Volume 13, Number 5—May 2007
Clindamycin-resistant Streptococcus pneumoniae
To the Editor: Antimicrobial medications classified as macrolides (e.g., erythromycin) and lincosamides (e.g., clindamycin) show strong activity against streptococci and are commonly used to treat community-acquired infections caused by Streptococcus pneumoniae. Moreover, these drugs are the recommended alternatives for patients who cannot tolerate β-lactams.
Two main macrolide-resistant S. pneumoniae phenotypes have been reported (1). The first has a high level of resistance to all macrolides, lincosamides, ketolides, and streptogramins B due to ribosomal dimethylation, 23S rRNA mutations, or ribosomal protein mutations (MLSB, MSB, ML, MKSB, and K phenotypes). The second is characterized by a low-level resistance (e.g., MIC 2–4 mg/L) to only 14- and 15-member ring macrolides (M phenotype) because of mef gene–mediated active drug efflux mechanism.
In January 2005, an erythromycin-susceptible but clindamycin-resistant pneumococcal strain was obtained from a conjunctival swab of a 10-month-old female outpatient attending the daycare center of the Clinic and Laboratory of Infectious Diseases, Siena University, Siena, Italy. To our knowledge, such a phenotype has not been reported in the international literature for S. pneumoniae, although a similar phenotype of Streptococcus agalactiae was described by Malbruny et al. (2).
The S. pneumoniae isolate was identified by standard procedures (3) and confirmed by PCR for the common capsule gene cpsA (4). Serotyping, performed by Quellung reaction, showed a 35F serotype. Susceptibility testing was carried out by disk diffusion and confirmed with E-test according to Clinical and Laboratory Standards Institute standards (5,6) for penicillin, ceftriaxone, ciprofloxacin, erythromycin, clindamycin, linezolid, and quinupristin-dalfopristin.

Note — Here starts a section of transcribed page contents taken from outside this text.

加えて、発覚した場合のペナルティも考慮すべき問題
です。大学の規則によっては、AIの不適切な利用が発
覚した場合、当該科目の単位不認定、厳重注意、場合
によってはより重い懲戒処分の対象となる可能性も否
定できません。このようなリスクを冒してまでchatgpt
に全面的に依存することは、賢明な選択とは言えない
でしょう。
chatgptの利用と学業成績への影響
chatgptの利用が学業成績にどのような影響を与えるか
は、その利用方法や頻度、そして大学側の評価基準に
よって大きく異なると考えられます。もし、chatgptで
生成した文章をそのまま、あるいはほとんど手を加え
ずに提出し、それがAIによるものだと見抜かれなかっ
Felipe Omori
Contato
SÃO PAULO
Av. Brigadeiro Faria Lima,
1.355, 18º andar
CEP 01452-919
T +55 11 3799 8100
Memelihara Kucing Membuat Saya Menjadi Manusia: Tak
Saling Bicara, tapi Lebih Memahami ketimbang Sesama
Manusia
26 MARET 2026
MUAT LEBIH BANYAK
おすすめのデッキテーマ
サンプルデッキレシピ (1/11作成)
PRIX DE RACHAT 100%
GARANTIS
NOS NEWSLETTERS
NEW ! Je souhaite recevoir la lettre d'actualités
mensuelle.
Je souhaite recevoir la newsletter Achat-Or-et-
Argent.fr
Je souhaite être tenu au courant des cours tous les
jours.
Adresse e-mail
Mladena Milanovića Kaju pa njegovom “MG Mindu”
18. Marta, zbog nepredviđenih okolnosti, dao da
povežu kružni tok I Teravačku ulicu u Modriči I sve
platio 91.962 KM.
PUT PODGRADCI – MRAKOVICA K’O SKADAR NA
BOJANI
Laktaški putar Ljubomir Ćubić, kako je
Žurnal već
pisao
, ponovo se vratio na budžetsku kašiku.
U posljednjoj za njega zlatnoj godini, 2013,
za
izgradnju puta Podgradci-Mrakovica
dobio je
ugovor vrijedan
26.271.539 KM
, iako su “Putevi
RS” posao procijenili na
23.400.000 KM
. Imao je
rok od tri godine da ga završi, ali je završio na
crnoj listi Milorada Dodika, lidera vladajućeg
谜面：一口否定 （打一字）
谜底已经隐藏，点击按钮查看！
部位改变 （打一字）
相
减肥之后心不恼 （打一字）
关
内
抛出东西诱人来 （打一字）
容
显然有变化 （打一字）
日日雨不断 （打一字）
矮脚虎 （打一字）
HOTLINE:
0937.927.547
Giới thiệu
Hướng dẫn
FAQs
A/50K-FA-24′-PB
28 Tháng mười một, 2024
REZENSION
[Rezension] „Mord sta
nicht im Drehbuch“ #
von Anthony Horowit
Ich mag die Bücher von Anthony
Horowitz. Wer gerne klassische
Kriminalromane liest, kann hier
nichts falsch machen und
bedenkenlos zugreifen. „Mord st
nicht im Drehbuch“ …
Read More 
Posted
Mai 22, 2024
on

For telithromycin, because an E-test strip was unavailable, a microbroth diluiton method was used.
The strain was susceptible to ceftriaxone (MIC 0.125 mg/L), ciprofloxacin (MIC 0.125 mg/L), erythromycin (MIC 0.125 mg/L), linezolid (MIC 1.5 mg/L), quinupristin/dalfopristin (MIC 0.5 mg/L), and telithromycin (MIC <0.0035 mg/L); it was not susceptible to penicillin (MIC 0.125 mg/L) and was resistant to clindamycin (MIC 1 mg/L). A triple disk–diffusion test with erythromycin, clindamycin, and josamycin was performed to test resistance inducibility. No inducible pattern was shown.
To understand the possible resistance mechanism, MICs for 2 lincosamides (clindamycin and lincomycin) were determined by using a microbroth dilution method in the presence and absence of 10 mg/L of the efflux pump inhibitor reserpine (Sigma Chemicals, St Louis, MO, USA), as described (7); S. pneumoniae ATCC 49619 and S. mitis 21A29 (mefE+) were used as controls (8). The MICs remained unchanged in the presence of reserpine: 1 mg/L for clindamycin and 4 mg/L for lincomycin.
Preliminary data did not show classic macrolide resistance determinants for S. pneumoniae. Low-level lincosamide resistance suggests the presence of some efflux mechanism, even if no inhibition by reserpine was observed. Moreover, no mutations of ribosomal proteins and of known binding sites for lincosamides in rRNA (1) were shown by sequencing of L22, L4, and 23S rRNA domain II and V genes with primers described by Canu et al. (10). Although these findings are preliminary and the molecular basis for resistance is the subject of ongoing investigation, the identification of this S. pneumoniae phenotype may affect clinical management of pneumococcal infections, especially in the treatment of patients intolerant of β-lactams.
We thank Dr. Elisabetta Mantengoli for useful suggestion on gene sequencing and Sanofi Aventis for providing telithromycin.
Strain serotyping was performed at Streptococcal Reference Unit of Respiratory and Systemic Infection Laboratory, Centre for Infections, Health Protection Agency, London, UK.